• WORK TO BE COMPLETED: Copy out the passage below about the Celtics and the NBA repeater tax word for word, in full.

• EXTRACTED TEXT:
* * *

But what about down the line? Paying the tax in 2019 is one thing. But in the summer of 2019, Irving is due a new deal. Irving made it clear he won’t sign an extension this summer, which makes sense as it could cost him close to $80 million to extend versus what he could earn by signing a new contract next summer. That same offseason, Jaylen Brown is eligible to have his contract extended (kicking in with the 2020-21 season), and Al Horford can opt out of his deal as well. Jump forward one year and Hayward can opt out while Jayson Tatum is eligible for a contract extension.
The NBA is a time loop when it comes to managing a cap sheet. Someone always needs a new contract. There are options and guarantees and draft picks and everything else. Good teams have a long-range view, but you can only plan things out so far. Because of the nature of NBA deals, with no contracts longer than five years, things re-set fairly quickly. This feature makes the hand-wringing about the repeater tax a somewhat nonsensical exercise.
First of all, there seems to be a fairly big misunderstanding about the repeater tax and how it even works. The repeater tax doesn’t kick in if you are a tax team in back-to-back years. NBA teams are only subject to the repeater tax if they’ve been a tax team in at least three of the preceding four seasons. That means Boston would have to pay the tax in three out of four years from 2019 to 2022 before being hit with the repeater tax in 2023. Sure, the clock starts in 2019 if the Celtics are a tax team. But so much will change between 2019 and 2023 that it is nearly impossible to predict where things will land.

* * *

• PROVIDED INFORMATION:
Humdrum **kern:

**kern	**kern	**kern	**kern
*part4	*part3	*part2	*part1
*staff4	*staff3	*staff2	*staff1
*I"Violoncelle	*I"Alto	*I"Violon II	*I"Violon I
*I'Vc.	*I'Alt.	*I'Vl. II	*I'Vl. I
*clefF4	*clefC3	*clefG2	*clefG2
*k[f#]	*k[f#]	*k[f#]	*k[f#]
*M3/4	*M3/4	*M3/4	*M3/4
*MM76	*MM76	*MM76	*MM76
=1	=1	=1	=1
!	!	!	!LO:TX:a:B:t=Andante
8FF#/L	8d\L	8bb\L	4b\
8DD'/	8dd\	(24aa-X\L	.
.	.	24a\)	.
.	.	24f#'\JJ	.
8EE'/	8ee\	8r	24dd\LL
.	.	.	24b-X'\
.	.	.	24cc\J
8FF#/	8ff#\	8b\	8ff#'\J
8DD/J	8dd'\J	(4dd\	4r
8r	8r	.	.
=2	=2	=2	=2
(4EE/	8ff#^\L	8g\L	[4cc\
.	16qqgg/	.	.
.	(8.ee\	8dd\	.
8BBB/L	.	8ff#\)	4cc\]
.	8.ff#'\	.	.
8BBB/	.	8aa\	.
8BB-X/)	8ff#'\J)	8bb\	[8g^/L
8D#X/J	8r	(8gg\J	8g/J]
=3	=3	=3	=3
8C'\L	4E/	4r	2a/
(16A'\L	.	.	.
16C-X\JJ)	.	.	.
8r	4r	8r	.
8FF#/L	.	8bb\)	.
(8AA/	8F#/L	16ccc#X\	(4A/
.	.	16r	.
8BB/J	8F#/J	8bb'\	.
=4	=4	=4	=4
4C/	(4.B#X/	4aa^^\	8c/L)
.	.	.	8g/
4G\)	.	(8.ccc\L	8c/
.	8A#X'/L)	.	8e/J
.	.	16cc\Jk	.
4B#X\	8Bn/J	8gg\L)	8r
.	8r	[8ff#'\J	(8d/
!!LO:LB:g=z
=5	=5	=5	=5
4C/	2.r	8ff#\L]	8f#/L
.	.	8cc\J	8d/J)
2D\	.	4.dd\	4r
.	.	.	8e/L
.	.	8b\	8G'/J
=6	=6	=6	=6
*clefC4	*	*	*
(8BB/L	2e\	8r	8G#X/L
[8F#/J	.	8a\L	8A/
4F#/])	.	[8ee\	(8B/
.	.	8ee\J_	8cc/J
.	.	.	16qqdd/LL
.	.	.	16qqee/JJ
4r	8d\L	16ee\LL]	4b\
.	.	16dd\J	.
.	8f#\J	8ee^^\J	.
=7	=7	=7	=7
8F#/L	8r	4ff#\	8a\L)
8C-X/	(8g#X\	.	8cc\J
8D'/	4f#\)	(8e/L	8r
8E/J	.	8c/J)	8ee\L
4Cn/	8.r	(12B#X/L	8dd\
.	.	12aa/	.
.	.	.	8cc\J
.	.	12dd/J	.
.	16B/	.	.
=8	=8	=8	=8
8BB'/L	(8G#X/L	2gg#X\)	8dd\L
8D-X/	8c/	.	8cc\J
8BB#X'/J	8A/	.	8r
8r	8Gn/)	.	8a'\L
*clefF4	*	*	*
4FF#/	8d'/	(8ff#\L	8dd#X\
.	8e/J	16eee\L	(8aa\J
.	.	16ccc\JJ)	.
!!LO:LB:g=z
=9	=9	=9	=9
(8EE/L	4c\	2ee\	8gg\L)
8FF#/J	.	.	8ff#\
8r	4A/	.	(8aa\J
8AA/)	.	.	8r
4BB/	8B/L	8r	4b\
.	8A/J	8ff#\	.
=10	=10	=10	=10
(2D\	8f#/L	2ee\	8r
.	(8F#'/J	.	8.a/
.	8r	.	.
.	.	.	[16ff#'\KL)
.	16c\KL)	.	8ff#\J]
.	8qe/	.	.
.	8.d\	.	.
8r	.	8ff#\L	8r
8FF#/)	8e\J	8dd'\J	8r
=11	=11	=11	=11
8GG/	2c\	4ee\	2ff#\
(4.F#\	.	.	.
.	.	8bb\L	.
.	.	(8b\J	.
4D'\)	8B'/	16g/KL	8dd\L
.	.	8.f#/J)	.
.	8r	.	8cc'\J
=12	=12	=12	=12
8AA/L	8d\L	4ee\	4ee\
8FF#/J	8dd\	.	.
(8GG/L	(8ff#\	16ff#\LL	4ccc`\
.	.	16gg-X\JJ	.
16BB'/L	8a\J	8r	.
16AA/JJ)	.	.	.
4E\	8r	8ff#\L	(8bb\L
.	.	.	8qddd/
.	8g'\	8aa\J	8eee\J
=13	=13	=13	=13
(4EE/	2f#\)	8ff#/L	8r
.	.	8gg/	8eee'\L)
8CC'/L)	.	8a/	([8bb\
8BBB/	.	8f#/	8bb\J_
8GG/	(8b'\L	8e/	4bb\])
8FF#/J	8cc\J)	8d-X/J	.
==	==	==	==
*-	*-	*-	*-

* * *

• COMPLETED TASK:
But what about down the line? Paying the tax in 2019 is one thing. But in the summer of 2019, Irving is due a new deal. Irving made it clear he won’t sign an extension this summer, which makes sense as it could cost him close to $80 million to extend versus what he could earn by signing a new contract next summer. That same offseason, Jaylen Brown is eligible to have his contract extended (kicking in with the 2020-21 season), and Al Horford can opt out of his deal as well. Jump forward one year and Hayward can opt out while Jayson Tatum is eligible for a contract extension.
The NBA is a time loop when it comes to managing a cap sheet. Someone always needs a new contract. There are options and guarantees and draft picks and everything else. Good teams have a long-range view, but you can only plan things out so far. Because of the nature of NBA deals, with no contracts longer than five years, things re-set fairly quickly. This feature makes the hand-wringing about the repeater tax a somewhat nonsensical exercise.
First of all, there seems to be a fairly big misunderstanding about the repeater tax and how it even works. The repeater tax doesn’t kick in if you are a tax team in back-to-back years. NBA teams are only subject to the repeater tax if they’ve been a tax team in at least three of the preceding four seasons. That means Boston would have to pay the tax in three out of four years from 2019 to 2022 before being hit with the repeater tax in 2023. Sure, the clock starts in 2019 if the Celtics are a tax team. But so much will change between 2019 and 2023 that it is nearly impossible to predict where things will land.